Ah, la famosa “guerra dei 12 giorni”! Peccato che di giorni ce ne siano stati 14, ma evidentemente quando si tratta di conflitti internazionali, la matematica diventa un optional. D’altronde, chi ha tempo di contare quando c’è da dichiarare vittoria?
E parlando di vittorie, che spettacolo vedere “tutti”che rivendicano il merito del cessate il fuoco! L’Iran festeggia, Israele pure, Trump si prende i complimenti per una telefonata (probabilmente la più costosa della storia, considerando che ha fermato una guerra… o almeno così dice lui). È come quando tre persone si contendono il merito di aver acceso una lampadina: tutti hanno premuto l’interruttore, ma solo uno aveva la corrente attaccata.
Il presidente iraniano Pezeshkian ha “rivendicato la tregua come una vittoria” - perché niente dice “abbiamo vinto” come smettere di combattere dopo aver violato il cessate il fuoco. È un po’ come dichiarare di aver vinto una partita di calcio dopo aver fatto autogol, ma con più stile diplomatico.
Dall’altra parte, Trump è apparso “furioso” davanti ai giornalisti urlando «Non sanno che cazzo stanno facendo» - il che, traducendo dal trumpiano, significa: “Anche io non so che cazzo sto facendo, ma almeno lo ammetto con più enfasi”. Naturalmente, subito dopo si è “riconciliato con il suo alleato”, perché niente cementa un’amicizia internazionale come una bella arrabbiatura pubblica seguita da un rapido dietrofront.
L’esercito israeliano, nel frattempo, ha confermato che “ora la sua attenzione tornerà su Gaza” - come se Gaza fosse stata una pausa pubblicitaria durante la programmazione principale. “Torniamo ora al nostro conflitto abituale, già in corso da decenni, grazie per la pazienza”.
E mentre tutti si congratulano per la fine di questa guerra-non-guerra di 12-ma-in-realtà-14 giorni, bisognerebbe ricordare elegantemente che la fine della guerra dei 12 giorni non garantirà la pace a Israele fino a che non avrà affrontato la questione palestinese. Insomma, abbiamo risolto il problema secondario ignorando quello principale. È un po’ come aggiustare il rubinetto che gocciola mentre la casa è allagata, ma ehi, almeno il rubinetto non gocciola più!

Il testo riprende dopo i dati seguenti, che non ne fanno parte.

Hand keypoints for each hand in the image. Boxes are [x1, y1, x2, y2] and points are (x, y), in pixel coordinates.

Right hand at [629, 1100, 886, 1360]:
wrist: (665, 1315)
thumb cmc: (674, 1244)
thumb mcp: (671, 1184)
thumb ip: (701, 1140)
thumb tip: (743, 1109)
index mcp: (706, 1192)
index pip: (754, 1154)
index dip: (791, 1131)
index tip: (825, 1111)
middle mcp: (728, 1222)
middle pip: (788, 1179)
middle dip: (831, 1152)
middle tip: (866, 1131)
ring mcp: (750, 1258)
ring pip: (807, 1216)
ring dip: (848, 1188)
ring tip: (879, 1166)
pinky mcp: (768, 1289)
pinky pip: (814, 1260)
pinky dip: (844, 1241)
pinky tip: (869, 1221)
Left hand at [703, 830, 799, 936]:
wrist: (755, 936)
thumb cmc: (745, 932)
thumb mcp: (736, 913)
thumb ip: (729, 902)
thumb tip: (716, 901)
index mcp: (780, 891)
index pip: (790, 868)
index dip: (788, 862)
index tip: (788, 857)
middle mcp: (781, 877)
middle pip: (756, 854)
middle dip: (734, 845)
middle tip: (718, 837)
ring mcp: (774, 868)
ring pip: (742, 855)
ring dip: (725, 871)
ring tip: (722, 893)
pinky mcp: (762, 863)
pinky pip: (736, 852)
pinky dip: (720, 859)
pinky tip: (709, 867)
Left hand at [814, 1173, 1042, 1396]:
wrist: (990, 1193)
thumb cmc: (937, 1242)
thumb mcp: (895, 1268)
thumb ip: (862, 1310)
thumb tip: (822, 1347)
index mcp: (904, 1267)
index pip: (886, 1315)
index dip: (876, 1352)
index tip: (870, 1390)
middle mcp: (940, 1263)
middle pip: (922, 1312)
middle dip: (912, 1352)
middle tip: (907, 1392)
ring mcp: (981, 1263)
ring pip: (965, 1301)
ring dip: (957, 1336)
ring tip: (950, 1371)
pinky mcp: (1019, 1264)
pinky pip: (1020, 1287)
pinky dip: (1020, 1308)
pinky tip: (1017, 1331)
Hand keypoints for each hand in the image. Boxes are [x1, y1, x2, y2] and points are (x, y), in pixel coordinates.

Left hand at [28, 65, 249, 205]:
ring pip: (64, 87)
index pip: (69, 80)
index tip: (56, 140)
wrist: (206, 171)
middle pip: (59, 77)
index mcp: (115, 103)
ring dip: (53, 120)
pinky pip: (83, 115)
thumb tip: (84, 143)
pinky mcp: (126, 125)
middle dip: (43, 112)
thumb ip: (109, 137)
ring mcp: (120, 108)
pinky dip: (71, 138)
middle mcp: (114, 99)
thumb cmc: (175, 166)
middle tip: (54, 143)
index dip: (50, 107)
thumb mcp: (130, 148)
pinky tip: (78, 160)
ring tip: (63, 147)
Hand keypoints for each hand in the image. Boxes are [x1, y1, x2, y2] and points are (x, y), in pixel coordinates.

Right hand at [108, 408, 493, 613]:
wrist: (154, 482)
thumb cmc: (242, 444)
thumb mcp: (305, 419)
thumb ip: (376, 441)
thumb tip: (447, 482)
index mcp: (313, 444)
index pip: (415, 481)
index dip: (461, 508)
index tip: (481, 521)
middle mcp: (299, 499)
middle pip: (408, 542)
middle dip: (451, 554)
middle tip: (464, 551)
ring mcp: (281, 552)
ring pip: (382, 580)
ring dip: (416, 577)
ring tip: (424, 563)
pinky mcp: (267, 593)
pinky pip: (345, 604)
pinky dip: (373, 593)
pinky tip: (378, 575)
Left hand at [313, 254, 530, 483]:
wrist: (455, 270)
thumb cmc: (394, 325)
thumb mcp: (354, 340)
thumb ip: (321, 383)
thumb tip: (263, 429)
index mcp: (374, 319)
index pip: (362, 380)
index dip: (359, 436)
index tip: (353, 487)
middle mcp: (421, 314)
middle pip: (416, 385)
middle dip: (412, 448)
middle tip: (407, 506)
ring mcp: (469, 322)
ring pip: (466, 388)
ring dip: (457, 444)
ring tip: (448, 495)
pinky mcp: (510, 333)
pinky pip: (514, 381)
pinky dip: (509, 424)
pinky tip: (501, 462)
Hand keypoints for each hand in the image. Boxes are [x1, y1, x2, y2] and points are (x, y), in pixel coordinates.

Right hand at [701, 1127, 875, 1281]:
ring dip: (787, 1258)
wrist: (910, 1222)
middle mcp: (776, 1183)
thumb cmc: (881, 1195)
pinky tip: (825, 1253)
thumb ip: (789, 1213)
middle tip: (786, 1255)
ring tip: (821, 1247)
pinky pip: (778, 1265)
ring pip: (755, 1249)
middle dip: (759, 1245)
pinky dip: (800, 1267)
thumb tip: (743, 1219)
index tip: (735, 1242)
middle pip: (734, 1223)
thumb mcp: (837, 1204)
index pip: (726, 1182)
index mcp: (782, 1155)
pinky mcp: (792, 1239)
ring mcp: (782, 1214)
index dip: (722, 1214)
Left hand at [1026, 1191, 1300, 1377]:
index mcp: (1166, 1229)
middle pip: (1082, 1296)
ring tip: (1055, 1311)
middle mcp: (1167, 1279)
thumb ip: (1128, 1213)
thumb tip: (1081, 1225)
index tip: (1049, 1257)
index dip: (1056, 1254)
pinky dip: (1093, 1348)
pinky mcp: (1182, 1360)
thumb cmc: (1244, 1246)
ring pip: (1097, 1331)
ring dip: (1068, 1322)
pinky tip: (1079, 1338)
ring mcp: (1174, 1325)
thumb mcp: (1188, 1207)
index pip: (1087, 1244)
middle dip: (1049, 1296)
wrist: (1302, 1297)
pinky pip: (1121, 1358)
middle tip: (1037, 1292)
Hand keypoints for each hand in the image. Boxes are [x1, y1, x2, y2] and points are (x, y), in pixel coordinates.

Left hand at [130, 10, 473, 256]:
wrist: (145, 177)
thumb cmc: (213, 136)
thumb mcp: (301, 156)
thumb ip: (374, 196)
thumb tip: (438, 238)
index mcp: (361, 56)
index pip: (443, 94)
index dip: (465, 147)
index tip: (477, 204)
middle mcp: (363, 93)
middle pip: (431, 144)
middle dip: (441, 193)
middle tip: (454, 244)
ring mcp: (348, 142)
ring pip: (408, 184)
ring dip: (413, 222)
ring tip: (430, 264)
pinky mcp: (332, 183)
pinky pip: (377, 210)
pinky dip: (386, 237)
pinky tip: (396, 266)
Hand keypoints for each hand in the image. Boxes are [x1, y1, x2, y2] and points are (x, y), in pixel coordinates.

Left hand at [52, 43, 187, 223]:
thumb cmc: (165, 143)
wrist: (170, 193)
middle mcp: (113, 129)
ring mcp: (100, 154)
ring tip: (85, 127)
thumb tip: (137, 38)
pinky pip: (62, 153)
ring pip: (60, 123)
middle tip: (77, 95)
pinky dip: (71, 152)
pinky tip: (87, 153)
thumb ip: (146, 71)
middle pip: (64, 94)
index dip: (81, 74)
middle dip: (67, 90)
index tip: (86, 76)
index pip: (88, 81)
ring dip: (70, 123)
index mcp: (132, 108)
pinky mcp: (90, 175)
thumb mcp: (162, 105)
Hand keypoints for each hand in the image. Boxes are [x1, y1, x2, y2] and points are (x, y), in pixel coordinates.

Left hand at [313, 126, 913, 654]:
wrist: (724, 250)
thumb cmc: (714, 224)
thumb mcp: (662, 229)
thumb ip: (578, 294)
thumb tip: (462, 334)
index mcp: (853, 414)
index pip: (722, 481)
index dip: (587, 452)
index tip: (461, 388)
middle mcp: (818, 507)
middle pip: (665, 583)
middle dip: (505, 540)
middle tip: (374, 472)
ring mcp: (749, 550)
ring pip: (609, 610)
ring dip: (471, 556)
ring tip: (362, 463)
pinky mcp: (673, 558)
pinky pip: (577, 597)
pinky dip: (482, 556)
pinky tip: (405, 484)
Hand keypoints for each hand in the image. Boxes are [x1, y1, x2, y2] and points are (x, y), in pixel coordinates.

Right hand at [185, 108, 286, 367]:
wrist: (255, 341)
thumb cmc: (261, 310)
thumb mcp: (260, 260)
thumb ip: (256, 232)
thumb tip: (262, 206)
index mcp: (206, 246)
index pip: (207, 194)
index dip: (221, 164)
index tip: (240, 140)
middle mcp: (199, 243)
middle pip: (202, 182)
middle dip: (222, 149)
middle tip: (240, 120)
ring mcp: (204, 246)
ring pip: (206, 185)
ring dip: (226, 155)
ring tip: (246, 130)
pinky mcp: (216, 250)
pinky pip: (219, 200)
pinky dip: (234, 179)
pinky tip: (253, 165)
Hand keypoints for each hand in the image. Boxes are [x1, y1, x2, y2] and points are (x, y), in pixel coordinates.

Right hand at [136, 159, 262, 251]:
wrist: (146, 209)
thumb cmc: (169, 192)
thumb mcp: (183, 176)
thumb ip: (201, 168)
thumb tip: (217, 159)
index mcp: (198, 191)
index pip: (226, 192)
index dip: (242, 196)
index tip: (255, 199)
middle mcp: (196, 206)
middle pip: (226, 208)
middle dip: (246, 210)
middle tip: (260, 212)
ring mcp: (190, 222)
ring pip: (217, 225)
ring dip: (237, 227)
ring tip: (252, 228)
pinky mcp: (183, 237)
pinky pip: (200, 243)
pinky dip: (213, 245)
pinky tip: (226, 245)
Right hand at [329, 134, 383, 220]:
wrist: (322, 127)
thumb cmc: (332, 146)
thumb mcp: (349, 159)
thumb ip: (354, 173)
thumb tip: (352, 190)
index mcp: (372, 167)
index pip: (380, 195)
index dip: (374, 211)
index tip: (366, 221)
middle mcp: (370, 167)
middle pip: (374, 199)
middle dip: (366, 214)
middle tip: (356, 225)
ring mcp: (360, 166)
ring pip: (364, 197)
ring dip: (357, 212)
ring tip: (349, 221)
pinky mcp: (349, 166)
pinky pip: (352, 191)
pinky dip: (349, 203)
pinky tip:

Nel frattempo, “a Gaza prosegue una carneficina” - ma di questo si parla sottovoce, perché disturba la narrazione della vittoria universale. È difficile festeggiare quando la festa si svolge sopra un cimitero, ma l’importante è che tutti possano dire di aver vinto qualcosa.
Alla fine, questa guerra dei 12 giorni (14, ma chi sta a contare?) ci insegna una lezione preziosa: nel teatro geopolitico moderno, non importa quanto duri davvero un conflitto, importa solo come lo si racconta. E se tutti vincono, allora nessuno perde. Tranne, ovviamente, chi ci rimette la pelle - ma quelli, di solito, non fanno conferenze stampa.